IAG head dismayed by Government disaster response

Group reveals the multi-billion dollar risk facing the country

IAG head dismayed by Government disaster response

Insurance News

By Jordan Lynn

The head of Australia’s largest general insurance group has said he is dismayed by the lack of Government action on disaster mitigation as the group revealed the multi-billion dollar risk facing the country.

Speaking on the release of a new report, which found that the Australian economy has some $326.6 billion worth of GDP and 3.9 million people located in areas of high to extreme risk from natural disaster, IAG CEO and MD, Peter Harmer, said that more needs to be done on the mitigation front.

“At the end of the day, nothing is going to obviate the need for some significant investment in disaster mitigation,” Harmer told Insurance Business.

“We think it is our duty to continue to put pressure on the Government to recognise this and come up with the funds.

“We know that there are budgetary constraints but, not only are we talking about a substantial physical loss of people’s property, we are also talking about the potentially catastrophic consequences for the Australian economy … At the end of the day, we are talking about the safety of our citizens.

“It really does dismay me that we are four years from the commencement of our work in this area and Government is engaged well but we still haven’t got traction.

“We still haven’t got the Government’s response to the Productivity Commission report that was released last year that made a similar recommendation to ours, which was that we need to spend $200 million on mitigation.”

The report, entitled At what cost?

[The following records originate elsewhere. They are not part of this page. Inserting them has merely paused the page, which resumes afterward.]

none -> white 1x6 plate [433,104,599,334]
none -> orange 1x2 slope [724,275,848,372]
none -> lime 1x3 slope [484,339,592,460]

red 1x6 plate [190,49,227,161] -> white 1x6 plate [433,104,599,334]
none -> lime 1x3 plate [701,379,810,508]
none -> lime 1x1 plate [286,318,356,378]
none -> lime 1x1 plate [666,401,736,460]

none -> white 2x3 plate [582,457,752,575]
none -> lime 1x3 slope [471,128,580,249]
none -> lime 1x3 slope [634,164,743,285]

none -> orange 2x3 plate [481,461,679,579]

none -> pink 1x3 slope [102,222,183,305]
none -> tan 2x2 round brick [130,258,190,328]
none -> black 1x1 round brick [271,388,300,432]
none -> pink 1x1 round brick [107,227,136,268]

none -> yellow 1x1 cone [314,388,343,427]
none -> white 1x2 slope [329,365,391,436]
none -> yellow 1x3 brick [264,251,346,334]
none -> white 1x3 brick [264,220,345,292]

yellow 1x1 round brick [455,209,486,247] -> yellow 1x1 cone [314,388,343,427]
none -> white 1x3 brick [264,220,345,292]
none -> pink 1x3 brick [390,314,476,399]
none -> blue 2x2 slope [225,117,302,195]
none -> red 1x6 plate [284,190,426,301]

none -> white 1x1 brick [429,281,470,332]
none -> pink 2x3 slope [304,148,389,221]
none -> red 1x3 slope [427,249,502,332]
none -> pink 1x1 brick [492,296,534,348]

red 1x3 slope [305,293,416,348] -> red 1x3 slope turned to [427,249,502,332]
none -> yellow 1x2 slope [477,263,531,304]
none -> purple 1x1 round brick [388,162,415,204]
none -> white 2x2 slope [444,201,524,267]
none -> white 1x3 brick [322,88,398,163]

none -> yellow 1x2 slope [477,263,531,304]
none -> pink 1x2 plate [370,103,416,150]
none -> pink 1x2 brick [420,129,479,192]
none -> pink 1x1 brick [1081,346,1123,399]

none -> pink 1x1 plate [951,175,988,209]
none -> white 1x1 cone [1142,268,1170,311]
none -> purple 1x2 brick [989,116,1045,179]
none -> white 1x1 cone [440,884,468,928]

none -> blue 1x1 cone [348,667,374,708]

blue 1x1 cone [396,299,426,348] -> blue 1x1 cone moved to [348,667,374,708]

Mapping where natural perils impact economic growth and communities, is the first to examine the impact that floods, storms, tropical cyclones, bushfires and earthquakes, have on economic activity.

The findings reveal that areas of Australia with high and extreme risk to bushfire generated 10.8% worth of GDP and are home to 2.2 million people, while areas with the same risk of flood generate 28.4% of GDP with nearly 25% of the population.

For brokers, the Group has released a map tool called At What Cost, which allows a closer look at the risks facing any area of the country.

Harmer stressed that brokers will play an important role in helping clients understand their natural disaster risk, as the interconnectivity of supply chains sees disasters in any part of Australia have an impact on the whole country.

“Insurance brokers can have a very important role in helping customers understand the level of risk that they are facing and also to make sure that insurance coverage is not only properly designed but adequate in terms of sums insured etc.,” Harmer continued.

“I think what sits behind the research and analysis is that it is not just what happens to you but what happens to others that might then impact you. As businesses have become more connected, [with] more integrated supply chains, this is an increasing risk for sure.”